The Jewish Dunking Cookie
Mandel bread is often called “Jewish biscotti,” but it’s more like the chocolate chip cookie of the Jewish world. Nearly every Ashkenazi family has a recipe in its repertoire. Called mandelbroyt, or almond bread, in Yiddish, the cookies are baked twice — once as a loaf and once cut into biscotti-like slices — ensuring their signature crunch and long shelf-life. While similar to biscotti, mandel bread is typically softer and meant to be dipped in tea instead of in Italian coffee, wine or grappa. Cookbook author Joan Nathan speculates in her book “Jewish Cooking in America” that Jews from the Piedmont region in Northern Italy may have brought the idea of a twice-baked cookie with them to Eastern Europe, where mandel bread and its cousin, kamishbroyt, were created sometime after the Inquisition. While the dunking cookies were originally flavored with almonds, everything from chocolate chips to dried fruit to nuts has been mixed in to spice up the traditional recipe.

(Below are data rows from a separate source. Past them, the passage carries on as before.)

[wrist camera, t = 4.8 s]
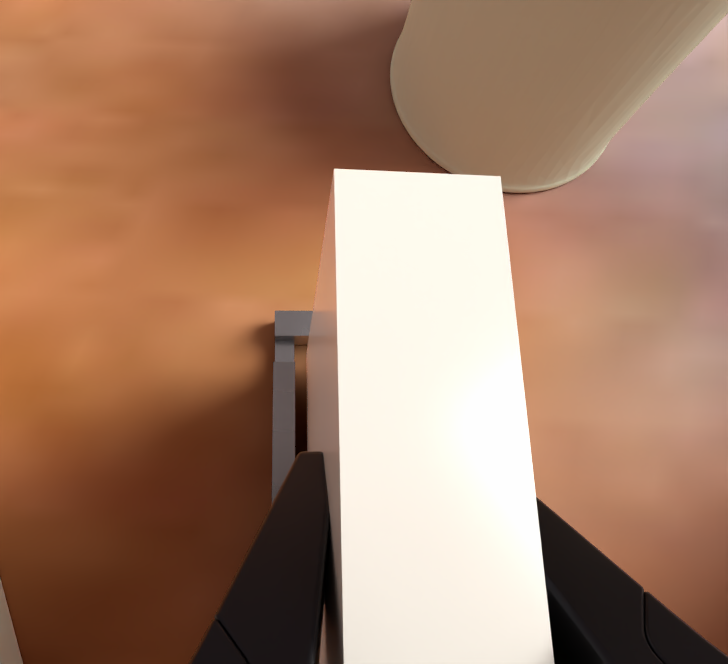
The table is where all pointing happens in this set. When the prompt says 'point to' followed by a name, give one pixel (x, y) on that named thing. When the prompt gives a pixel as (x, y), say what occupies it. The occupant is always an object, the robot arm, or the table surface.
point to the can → (535, 79)
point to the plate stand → (285, 390)
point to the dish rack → (7, 634)
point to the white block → (423, 428)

The Ultimate American Jewish Cookie
“All the cool cookies weren’t kosher back in the day, like Chips Ahoy! and Oreos. We had the counterfeit Oreos,” Eve Jochnowitz recalled. Generations of kosher-keeping American Jews grew up longing to taste the holy land of American cookies: the Oreo. Before Oreos went kosher, there were Hydrox — a crunchier version of the sandwich cookie, which made their debut in 1908, four years before Oreos hit the scene. Hydrox looked almost the same, but carried a stigma for some young Jews who associated the cookies with being outsiders. In 1997, when Oreos went kosher, Jewish children across the country rejoiced. A few years later, Hydrox faded into oblivion, or so it seemed. Around its 100th anniversary, in 2008, after receiving more than 1,300 phone calls and a petition that garnered 1,000 signatures, Kellogg’s, which then owned the brand, decided to do a special anniversary run. Hydrox has since disappeared from store shelves but the secret recipe can still reportedly be tasted in crumbled pie crusts and in Carvel ice cream cakes.
The Elusive Plain Jane
Kichelech literally means “cookies” in Yiddish, and they are the simplest of the sweets on the list, able to be made with as few as four ingredients — eggs, salt, oil and flour. The crackerlike cookie can be dunked in milk, tea or coffee, and, as with most basic recipes, it can easily be adapted; while savory renditions made with onion or poppy seeds exist, the most well-known variety is the eyer, or egg, kichelech, which are topped with a crisp shell of granulated sugar and formed into a bowtie or square. According to Mordecai Kosover, a Yiddish philologos, kichelech date back to the 16th century and were a staple of Jewish homes in Eastern Europe. While they have mostly faded from the Jewish culinary landscape, Yiddish food scholar Eve Jochnowitz points out that traditional Jewish bakeries still carry the crunchy snack.